The Pentagon has been holding phony “arrival” ceremonies for fallen soldiers at a base in Hawaii for over seven years, according to recent statements made by the United States Department of Defense to NBC News.
For nearly a decade, military personnel transported flag-draped coffins containing the bodies of troops killed in action from seemingly just-arrived cargo planes during ceremonies near hangar 35 at Joint Base Pearl Harbor-Hickam.
In reality, however, the remains of those soldiers may have spent upwards of months in military custody before being paraded out during partially-fabricated ceremonial presentations carried out by the government’s Joint Prisoner of War Accounting Command, or JPAC.
Bill Dedman, an investigative reporter for NBC, said that the Pentagon confirmed this week “that no honored dead were in fact arriving, and that the planes used in the ceremonies often couldn't even fly but were towed into position.”

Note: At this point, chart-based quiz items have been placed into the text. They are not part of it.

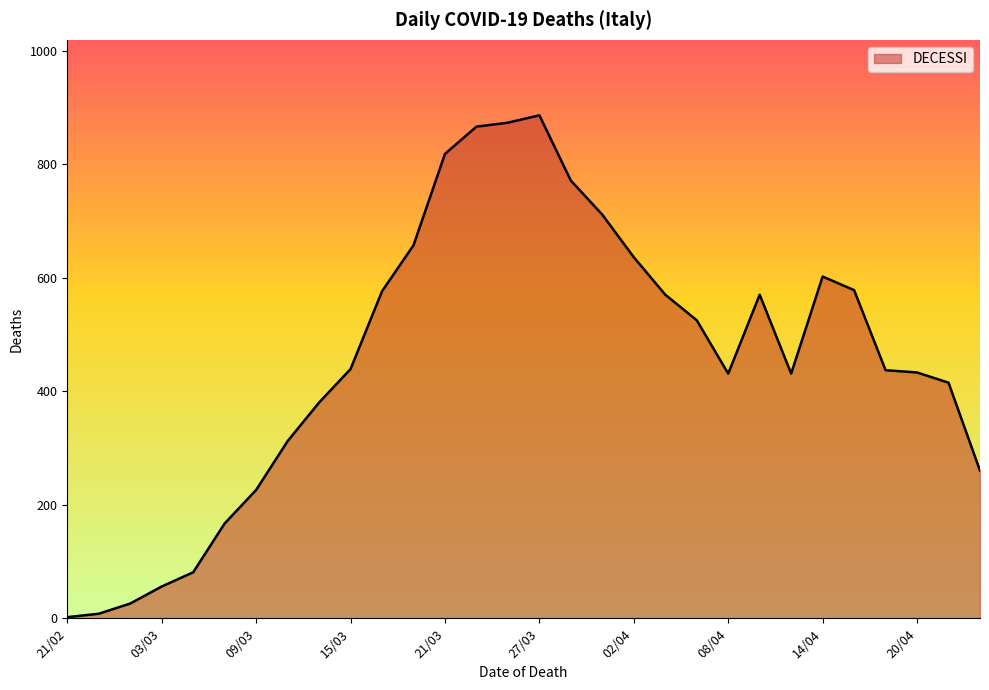

What is the greatest value displayed?

886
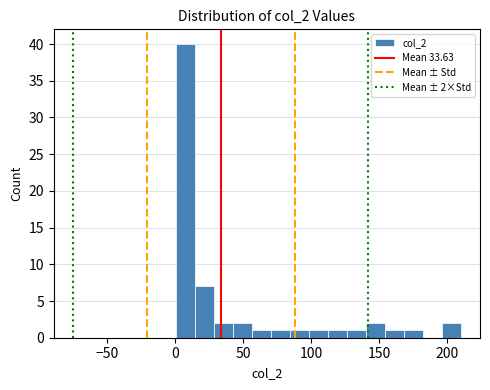

Read against the x-axis, roughly where is the centre of the tallest bar?

10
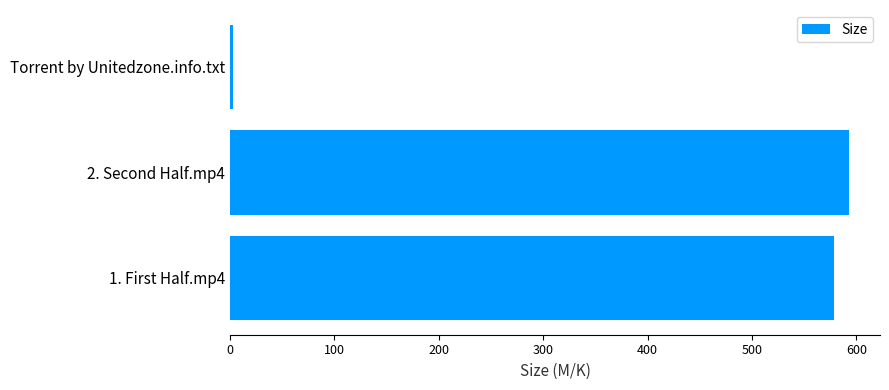

What is the average value?

391.6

The Pentagon has since released a statement of its own clarifying the falsity of such events.
“These pre-planned ceremonies are symbolic in nature, with the purpose of honoring those Americans who made the ultimate sacrifice in support of our nation,” the Pentagon admitted.
“Part of the ceremony involves symbolically transferring the recovered remains from an aircraft to a vehicle for follow-on transportation to the lab. Many times, static aircraft are used for the ceremonies, as operational requirements dictate flight schedules and aircraft availability. This transfer symbolizes the arrival of our fallen service members. It is important to note that recovered remains ceremoniously transferred from the aircraft to the CIL vehicle have been in the lab undergoing forensic analysis to determine identity,” the statement continued.

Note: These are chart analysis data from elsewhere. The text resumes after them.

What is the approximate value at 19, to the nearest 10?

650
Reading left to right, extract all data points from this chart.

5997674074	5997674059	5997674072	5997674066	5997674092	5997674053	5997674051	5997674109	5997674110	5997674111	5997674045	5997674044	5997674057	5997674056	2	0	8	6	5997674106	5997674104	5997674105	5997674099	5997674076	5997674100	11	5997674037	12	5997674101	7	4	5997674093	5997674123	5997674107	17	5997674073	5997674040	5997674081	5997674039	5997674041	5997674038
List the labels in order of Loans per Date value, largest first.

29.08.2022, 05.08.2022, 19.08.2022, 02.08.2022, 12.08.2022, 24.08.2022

World War II veteran Jesse Baker told Dedman that he attended at least 50 of the ceremonies, and always thought the bodies of his fellow servicemen were being saluted as soon as they returned on US soil from abroad.
"If I have been fooled, I am going to be a very pissed-off citizen, because I've been going for years," Baker said. "And I know a lot of guys who are going to be pissed off. ... They're out there honoring warriors."
Rick Stone, a former deputy chief with JPAC who spoke with Dedman for the NBC report, said the reality regarding the troops’ final arrival was much less sensational that the ceremonies suggest.
“When remains are brought back by JPAC staff, Stone said, they arrive from the airport in a plastic box in an employee's private vehicle, with no ceremony,” Dedman reported after meeting with him.
"It's an open fraud inside JPAC," Stone said of the ceremonies. "But it's more than just the arrival ceremony. The fraud is really their inability to bring closure to more families. Our noble mission is to go find some of these kids, and this thing is so fouled up we don't even recognize the mission."